Mental Health Prescriptions Increased by 73% Among Adults, 50% Among Children From 1996-2006, Study Finds
From 1996 to 2006, prescriptions for mental health medications increased by 73% among U.S. adults and by 50% among children, according to a study published on Tuesday in the journal Health Affairs, the Wall Street Journal reports. The study found that the number of U.S. seniors receiving psychotropic medications, including dementia and antipsychotic drugs, doubled during that time period. The study also found that in 2006, one in 10 adults and one in 20 children took at least one prescription for mental health.
A separate study also published in Health Affairs on Tuesday found that per-capita spending for mental health care increased by more than 30% over the same 10-year period, with nearly all of the increase caused by psychiatric drug costs. According to the study, for about 30 years ending in 2000, mental health cost growth remained relatively flat at about 1% of the annual gross domestic product and grew at about half the rate of other health care spending. However, spending began to climb sharply after 2000. Drugs accounted for 51% of mental health care costs in 2006, while drugs accounted for 26% of spending for all other health care costs, according to national data.
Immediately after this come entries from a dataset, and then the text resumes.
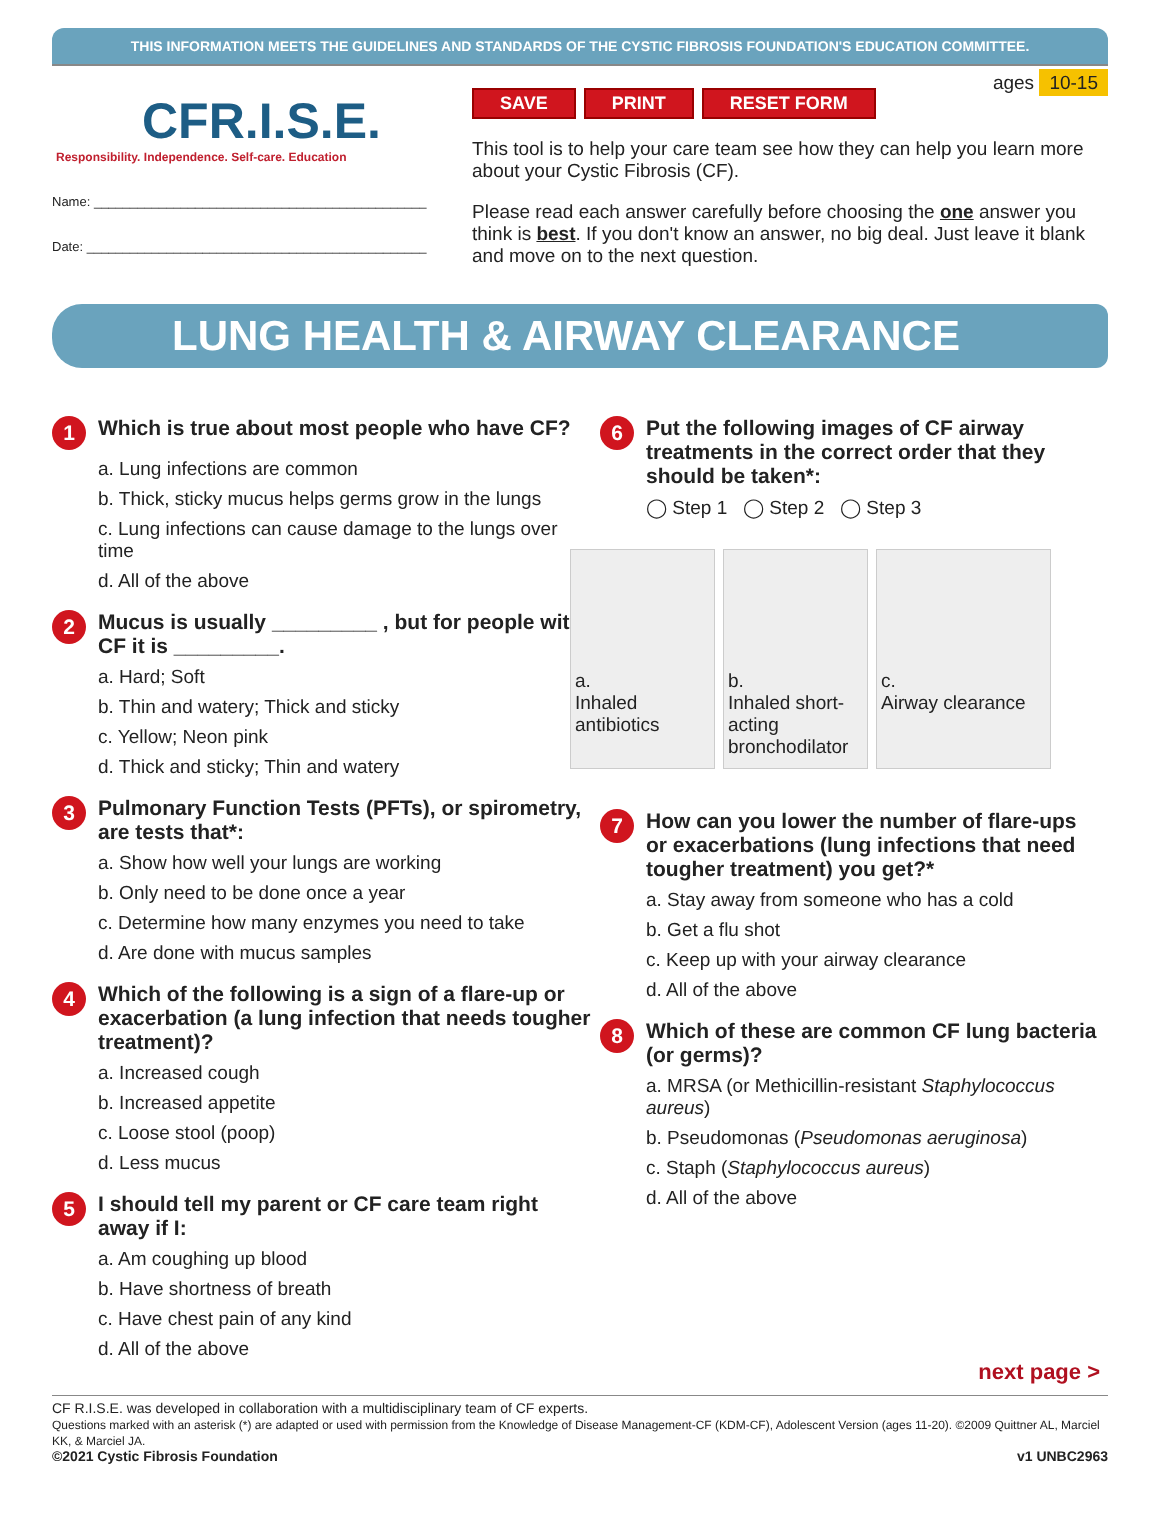THIS INFORMATION MEETS THE GUIDELINES AND STANDARDS OF THE CYSTIC FIBROSIS FOUNDATION'S EDUCATION COMMITTEE.
CFR.I.S.E.
Responsibility. Independence. Self-care. Education
Name: ______________________________________________
Date: _______________________________________________
ages 10-15
SAVE PRINT RESET FORM
This tool is to help your care team see how they can help you learn more about your Cystic Fibrosis (CF).
Please read each answer carefully before choosing the one answer you think is best. If you don't know an answer, no big deal. Just leave it blank and move on to the next question.
LUNG HEALTH & AIRWAY CLEARANCE
1 Which is true about most people who have CF?
a. Lung infections are common
b. Thick, sticky mucus helps germs grow in the lungs
c. Lung infections can cause damage to the lungs over time
d. All of the above
2 Mucus is usually _________ , but for people with CF it is _________.
a. Hard; Soft
b. Thin and watery; Thick and sticky
c. Yellow; Neon pink
d. Thick and sticky; Thin and watery
3 Pulmonary Function Tests (PFTs), or spirometry, are tests that*:
a. Show how well your lungs are working
b. Only need to be done once a year
c. Determine how many enzymes you need to take
d. Are done with mucus samples
4 Which of the following is a sign of a flare-up or exacerbation (a lung infection that needs tougher treatment)?
a. Increased cough
b. Increased appetite
c. Loose stool (poop)
d. Less mucus
5 I should tell my parent or CF care team right away if I:
a. Am coughing up blood
b. Have shortness of breath
c. Have chest pain of any kind
d. All of the above
6 Put the following images of CF airway treatments in the correct order that they should be taken*:
◯ Step 1 ◯ Step 2 ◯ Step 3
a.
Inhaled antibiotics
b.
Inhaled short-acting bronchodilator
c.
Airway clearance
7 How can you lower the number of flare-ups or exacerbations (lung infections that need tougher treatment) you get?*
a. Stay away from someone who has a cold
b. Get a flu shot
c. Keep up with your airway clearance
d. All of the above
8 Which of these are common CF lung bacteria (or germs)?
a. MRSA (or Methicillin-resistant Staphylococcus aureus)
b. Pseudomonas (Pseudomonas aeruginosa)
c. Staph (Staphylococcus aureus)
d. All of the above
next page >
CF R.I.S.E. was developed in collaboration with a multidisciplinary team of CF experts.
Questions marked with an asterisk (*) are adapted or used with permission from the Knowledge of Disease Management-CF (KDM-CF), Adolescent Version (ages 11-20). ©2009 Quittner AL, Marciel KK, & Marciel JA.
©2021 Cystic Fibrosis Foundation v1 UNBC2963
Richard Frank, a health economist at Harvard Medical School and an author for both studies, said that the growth in mental health care costs is often related to the costs for the drugs. He attributed the rise in mental health spending and prescription rates to better access to care, but noted that he has "seen some stalling in recent years" in that trend -- possibly because there is greater reliance of the use of psychiatric drugs compared with other forms of psychosocial treatments such as therapist visits. "What that says to me is the increase in drugs by itself -- just expanding the number of people who appropriately get drugs -- can get you improvement," he said, but added that medication alone "may not be enough" without adequate psychosocial support, especially for patients with severe disorders (Wang, Wall Street Journal, 5/5).
The first study is available online. The second study also is available online. Both studies were published as part of a Health Affairs thematic issue -- titled "Mental Health Care: Better, Not Best" -- which examines various mental health care trends and issues, such as spending, drug costs, comparative effectiveness, access for veterans and supported employment.